In generale non provo interesse per tutte le cose che ritengo strane o troppo artificiali. Per farti capire: ho l’iPhone, non riuscivo a fare una cosa. La mia ragazza mi dice che è perché ci vuole l’aggiornamento, ma io manco sapevo cosa fosse l’aggiornamento. Sono un po’ vintage (ride,ndr).»

A proposito di questo: qual è il tuo rapporto con i social?
«Ehhh… Quello pure è primitivo. Anche se dipende molto dal tipo di social. Se avessi Twitter forse mi esprimerei e posterei di più, invece su un social come Instagram che funziona molto con le immagini non mi ci trovo molto nel modo in cui interagisci con gli altri. In generale non mi piacciono molto, ma so che sono importanti. Non solo lavorativamente, ma in generale per comunicare delle cose. Servono, mi piacciono, ma non mi piace usarli.»

Come sono nati i featuring presenti in Fuorilegge 2?
«Hosawa è un ragazzo di Napoli che ho conosciuto alcuni anni fa. Mi è sempre piaciuto, è forte, ha la mia età. Ci tenevo facessimo qualcosa insieme. Silent l’ho conosciuto quando ha fatto il brano con Vane (Massimo Pericolo, ndr), lui me l’ha segnalato dicendomi: “questo ragazzo spacca”. Me lo sono sentito e ci sono alcune tracce che sono veramente una cosa… Lui è un talento vero. Mi è piaciuto tantissimo e ci volevo collaborare. Joe Scacchi prima era in Pluggers, la mia stessa etichetta. L’ho sentito, mi è piaciuto tantissimo, e in più ci tenevo a fare una cosa con un artista di Roma. Ci tenevo a mantenere la connessione, come nel primo disco avevo la strofa di Chicoria.
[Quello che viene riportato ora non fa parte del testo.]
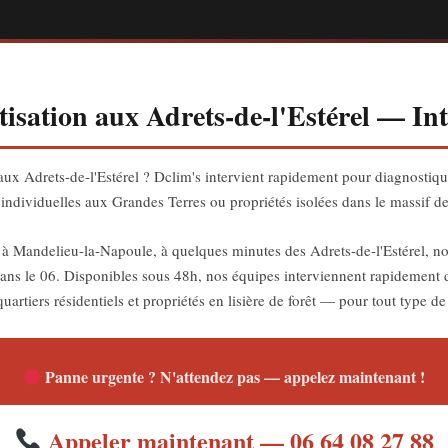
isation aux Adrets-de-l'Estérel — Int
aux Adrets-de-l'Estérel ? Dclim's intervient rapidement pour diagnostique
s individuelles aux Grandes Terres ou propriétés isolées dans le massif de 
e à Mandelieu-la-Napoule, à quelques minutes des Adrets-de-l'Estérel, 
 dans le 06. Disponibles sous 48h, nos équipes interviennent rapidement 
uartiers résidentiels et propriétés en lisière de forêt — pour tout type d
Panne urgente ? N'attendez pas — appelez maintenant !
Appeler maintenant — 06 64 08 27 88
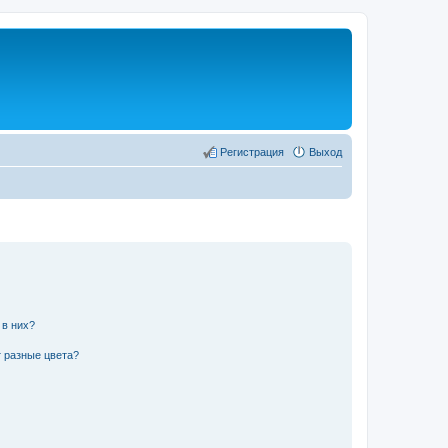
Регистрация
Выход
 в них?
 разные цвета?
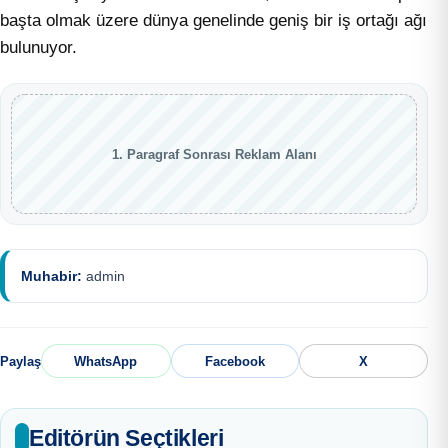
başta olmak üzere dünya genelinde geniş bir iş ortağı ağı
bulunuyor.
1. Paragraf Sonrası Reklam Alanı
Muhabir:
admin
Paylaş
WhatsApp
Facebook
X
Editörün Seçtikleri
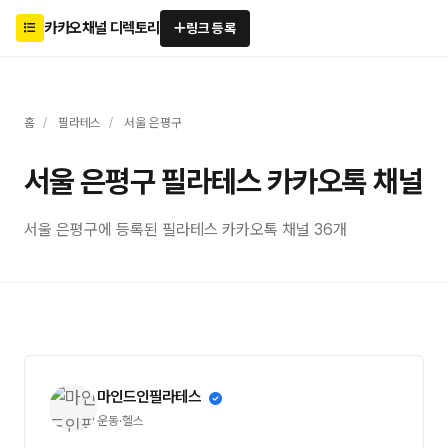
카카오채널 디렉토리
링크 등록
홈
/
필라테스
/
서울 은평구
서울 은평구 필라테스 카카오톡 채널
서울 은평구에 등록된 필라테스 카카오톡 채널 36개
마인드인필라테스
운동·헬스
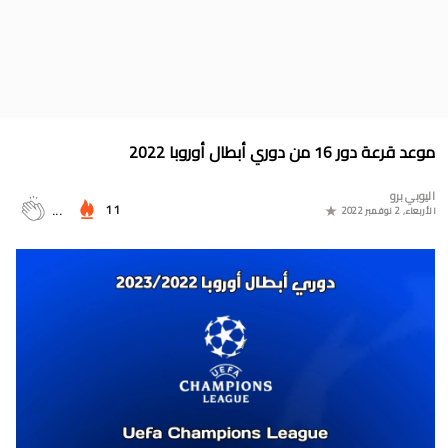
جدول الدوري المغربي 2025/2024
موعد مباراة المغرب وأمريكا في أولمبياد باريس 2024
البوسني روسمير سفيكو مدربا جديدا للرجاء الرياضي
جدول مباريات المنتخب المغربي في أولمبياد باريس 2024
موعد قرعة دور 16 من دوري أبطال أوروبا 2022
المجموعات الكاملة لدوري التميز الجديد 2024
اليوبي برو
ترتيب مجموعات كأس امم أوروبا 2024
11
...
الأربعاء, 2 نوفمبر 2022
برنامج الجولة 30 من القسم الثاني 2024/2023
ترتيب مجموعة المغرب في التصفيات الإفريقية المؤهلة لكأس العالم
2026
موعد مباراة مولودية وجدة والرجاء الرياضي لحساب الجولة 30 من
البطولة الوطنية 2024/2023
Mi sono sempre trovato bene con i ragazzi di Roma, con tutti: da Ugo Borghetti a Margherita Vicario tutte persone ottime. Quindi ci tenevo a fare una cosa con un romano.»

Una cosa che mi ha incuriosito. Tu sei del ’97, come mai nei tuoi pezzi citi come sex symbol Sabrina Ferilli e Monica Bellucci che hanno entrambe più di 55 anni e potrebbero essere i nostri genitori?
«Io ho tipo quattro riviste, datate ’86, che avevo comprato nei mercatini di strada e… Fra, io ogni volta che vedevo Sabrina Ferilli li compravo. Appena li vedevo pensavo: “li devo comprare”. Io a casa sono pieno, ho riviste, poster…»

Fa parte del vintage e della mentalità Neanderthal?
«Sì, sì. Lei è una bellezza molto italiana e d’altri tempi, è una cosa molto primitiva.»

(Torniamo seri). Quale aspetto ci tieni che arrivi di più agli ascoltatori di questo progetto?
«La mia scrittura, per la sua schiettezza. Dico delle cose che potrei anche non dire. Per esempio quando dico: “lei mi lascerà perché vuole uno rich”, sono cose un po’ da sfigato da dire, ma io lo dico perché voglio essere schietto. Perché comunque stai ammettendo che sei un morto di fame e non è una bella cosa. Sarebbe più bello dire il contrario.»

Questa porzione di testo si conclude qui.